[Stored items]
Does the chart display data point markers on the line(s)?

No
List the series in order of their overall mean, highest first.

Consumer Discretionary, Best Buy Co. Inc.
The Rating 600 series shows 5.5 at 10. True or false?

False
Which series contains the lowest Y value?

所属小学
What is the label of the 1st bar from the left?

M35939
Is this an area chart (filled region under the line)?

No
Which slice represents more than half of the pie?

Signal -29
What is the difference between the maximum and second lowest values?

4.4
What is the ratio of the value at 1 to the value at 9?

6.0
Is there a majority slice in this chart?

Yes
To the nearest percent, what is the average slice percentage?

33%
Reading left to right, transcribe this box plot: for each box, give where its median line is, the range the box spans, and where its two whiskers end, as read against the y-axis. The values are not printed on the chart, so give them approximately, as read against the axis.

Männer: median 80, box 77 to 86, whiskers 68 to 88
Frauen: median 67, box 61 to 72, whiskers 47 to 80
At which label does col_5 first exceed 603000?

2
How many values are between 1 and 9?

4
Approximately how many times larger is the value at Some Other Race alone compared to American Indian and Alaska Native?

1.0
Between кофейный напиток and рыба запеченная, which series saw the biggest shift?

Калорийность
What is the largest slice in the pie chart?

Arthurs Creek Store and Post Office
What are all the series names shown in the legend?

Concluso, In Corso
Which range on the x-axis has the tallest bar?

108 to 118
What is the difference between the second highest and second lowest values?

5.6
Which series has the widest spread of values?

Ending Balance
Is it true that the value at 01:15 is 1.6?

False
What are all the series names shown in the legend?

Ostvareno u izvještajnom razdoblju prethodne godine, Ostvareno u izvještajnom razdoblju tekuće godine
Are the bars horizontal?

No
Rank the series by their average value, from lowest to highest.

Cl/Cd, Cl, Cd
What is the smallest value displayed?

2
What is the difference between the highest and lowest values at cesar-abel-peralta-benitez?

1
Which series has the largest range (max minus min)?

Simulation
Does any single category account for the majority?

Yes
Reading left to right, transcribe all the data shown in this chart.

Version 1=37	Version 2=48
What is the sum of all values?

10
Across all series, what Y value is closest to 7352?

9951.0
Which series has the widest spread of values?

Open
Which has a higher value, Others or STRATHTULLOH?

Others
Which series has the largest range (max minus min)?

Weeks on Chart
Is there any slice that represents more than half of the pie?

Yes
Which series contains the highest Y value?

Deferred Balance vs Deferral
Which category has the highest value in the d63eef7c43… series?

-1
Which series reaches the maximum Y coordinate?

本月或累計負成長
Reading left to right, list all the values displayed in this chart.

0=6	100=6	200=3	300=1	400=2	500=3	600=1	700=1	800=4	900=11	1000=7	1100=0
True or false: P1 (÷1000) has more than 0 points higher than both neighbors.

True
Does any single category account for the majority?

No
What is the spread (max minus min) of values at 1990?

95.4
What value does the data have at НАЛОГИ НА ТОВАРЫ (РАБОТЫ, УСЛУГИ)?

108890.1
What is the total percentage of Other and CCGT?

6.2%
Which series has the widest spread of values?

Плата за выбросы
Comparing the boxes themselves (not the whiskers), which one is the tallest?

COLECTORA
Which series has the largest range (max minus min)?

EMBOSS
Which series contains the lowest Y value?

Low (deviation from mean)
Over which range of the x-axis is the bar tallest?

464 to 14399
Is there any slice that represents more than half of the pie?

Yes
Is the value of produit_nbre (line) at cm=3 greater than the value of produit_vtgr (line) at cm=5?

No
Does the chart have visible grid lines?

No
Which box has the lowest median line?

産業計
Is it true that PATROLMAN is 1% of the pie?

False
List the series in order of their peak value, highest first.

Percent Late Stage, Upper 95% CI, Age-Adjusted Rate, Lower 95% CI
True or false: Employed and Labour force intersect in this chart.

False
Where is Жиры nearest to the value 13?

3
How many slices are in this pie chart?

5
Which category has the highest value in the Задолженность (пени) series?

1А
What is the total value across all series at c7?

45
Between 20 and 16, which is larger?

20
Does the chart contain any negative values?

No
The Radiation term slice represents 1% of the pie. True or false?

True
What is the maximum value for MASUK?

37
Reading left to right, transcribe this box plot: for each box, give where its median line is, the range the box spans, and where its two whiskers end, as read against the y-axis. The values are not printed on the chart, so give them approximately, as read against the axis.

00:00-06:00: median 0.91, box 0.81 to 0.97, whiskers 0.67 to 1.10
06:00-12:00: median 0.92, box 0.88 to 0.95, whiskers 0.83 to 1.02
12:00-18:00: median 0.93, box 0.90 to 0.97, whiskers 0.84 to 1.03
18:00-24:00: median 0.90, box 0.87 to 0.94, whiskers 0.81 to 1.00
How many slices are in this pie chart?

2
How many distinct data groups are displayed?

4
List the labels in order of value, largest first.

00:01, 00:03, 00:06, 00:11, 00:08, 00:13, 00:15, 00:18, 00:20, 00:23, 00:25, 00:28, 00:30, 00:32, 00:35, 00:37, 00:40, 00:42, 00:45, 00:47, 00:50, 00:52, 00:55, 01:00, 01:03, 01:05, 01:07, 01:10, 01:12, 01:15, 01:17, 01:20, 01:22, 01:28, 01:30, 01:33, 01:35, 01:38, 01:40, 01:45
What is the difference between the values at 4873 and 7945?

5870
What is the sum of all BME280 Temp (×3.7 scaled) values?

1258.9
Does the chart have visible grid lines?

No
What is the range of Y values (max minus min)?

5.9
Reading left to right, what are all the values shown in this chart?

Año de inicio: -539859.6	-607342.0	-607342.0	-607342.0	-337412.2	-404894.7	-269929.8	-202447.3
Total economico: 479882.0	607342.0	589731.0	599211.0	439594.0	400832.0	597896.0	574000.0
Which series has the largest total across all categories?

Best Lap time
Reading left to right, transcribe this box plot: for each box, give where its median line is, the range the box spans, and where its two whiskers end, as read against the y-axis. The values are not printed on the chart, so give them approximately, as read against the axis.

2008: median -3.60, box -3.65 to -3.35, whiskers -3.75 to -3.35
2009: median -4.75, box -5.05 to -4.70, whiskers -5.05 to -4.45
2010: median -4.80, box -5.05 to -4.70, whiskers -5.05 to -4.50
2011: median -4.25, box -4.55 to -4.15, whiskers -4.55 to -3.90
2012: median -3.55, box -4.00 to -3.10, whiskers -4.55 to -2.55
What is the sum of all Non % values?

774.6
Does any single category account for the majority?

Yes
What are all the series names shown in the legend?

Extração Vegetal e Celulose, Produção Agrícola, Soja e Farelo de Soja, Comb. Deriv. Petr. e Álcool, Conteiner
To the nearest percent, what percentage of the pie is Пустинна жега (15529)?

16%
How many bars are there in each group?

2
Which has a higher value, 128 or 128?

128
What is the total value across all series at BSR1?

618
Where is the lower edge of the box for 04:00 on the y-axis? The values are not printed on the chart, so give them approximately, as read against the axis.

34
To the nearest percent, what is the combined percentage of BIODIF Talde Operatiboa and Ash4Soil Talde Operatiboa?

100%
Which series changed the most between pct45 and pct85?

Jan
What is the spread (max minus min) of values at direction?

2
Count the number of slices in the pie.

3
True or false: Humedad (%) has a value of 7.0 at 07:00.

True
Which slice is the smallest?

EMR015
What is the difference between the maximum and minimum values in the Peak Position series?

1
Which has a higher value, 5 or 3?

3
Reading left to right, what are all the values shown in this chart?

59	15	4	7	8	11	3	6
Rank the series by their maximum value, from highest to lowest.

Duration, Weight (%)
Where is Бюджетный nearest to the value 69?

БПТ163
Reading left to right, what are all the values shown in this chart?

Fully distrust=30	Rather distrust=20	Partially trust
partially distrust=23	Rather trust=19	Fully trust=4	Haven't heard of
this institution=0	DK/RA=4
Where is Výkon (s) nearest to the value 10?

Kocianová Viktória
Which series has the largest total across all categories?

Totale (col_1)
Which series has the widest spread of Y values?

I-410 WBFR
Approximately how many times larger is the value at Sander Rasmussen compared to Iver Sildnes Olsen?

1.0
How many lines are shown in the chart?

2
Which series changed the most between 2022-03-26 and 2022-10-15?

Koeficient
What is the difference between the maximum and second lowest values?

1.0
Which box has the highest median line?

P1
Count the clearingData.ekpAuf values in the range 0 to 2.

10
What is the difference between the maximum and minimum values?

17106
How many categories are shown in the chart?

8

TASK TO COMPLETE >> Render the lines as a Markdown table, beginning with the line that contains "Consumer Discretionary, Best Buy Co. Inc." and continuing through the line that contains "How many values are between 1 and 9?". Use the columns Row and Line, give each row a number, and leave out the blank lines.

RESPONSE TO THE EXERCISE >>
| Row | Line |
|---|---|
| 1 | Consumer Discretionary, Best Buy Co. Inc. |
| 2 | The Rating 600 series shows 5.5 at 10. True or false? |
| 3 | False |
| 4 | Which series contains the lowest Y value? |
| 5 | 所属小学 |
| 6 | What is the label of the 1st bar from the left? |
| 7 | M35939 |
| 8 | Is this an area chart (filled region under the line)? |
| 9 | No |
| 10 | Which slice represents more than half of the pie? |
| 11 | Signal -29 |
| 12 | What is the difference between the maximum and second lowest values? |
| 13 | 4.4 |
| 14 | What is the ratio of the value at 1 to the value at 9? |
| 15 | 6.0 |
| 16 | Is there a majority slice in this chart? |
| 17 | Yes |
| 18 | To the nearest percent, what is the average slice percentage? |
| 19 | 33% |
| 20 | Reading left to right, transcribe this box plot: for each box, give where its median line is, the range the box spans, and where its two whiskers end, as read against the y-axis. The values are not printed on the chart, so give them approximately, as read against the axis. |
| 21 | Männer: median 80, box 77 to 86, whiskers 68 to 88 |
| 22 | Frauen: median 67, box 61 to 72, whiskers 47 to 80 |
| 23 | At which label does col_5 first exceed 603000? |
| 24 | 2 |
| 25 | How many values are between 1 and 9? |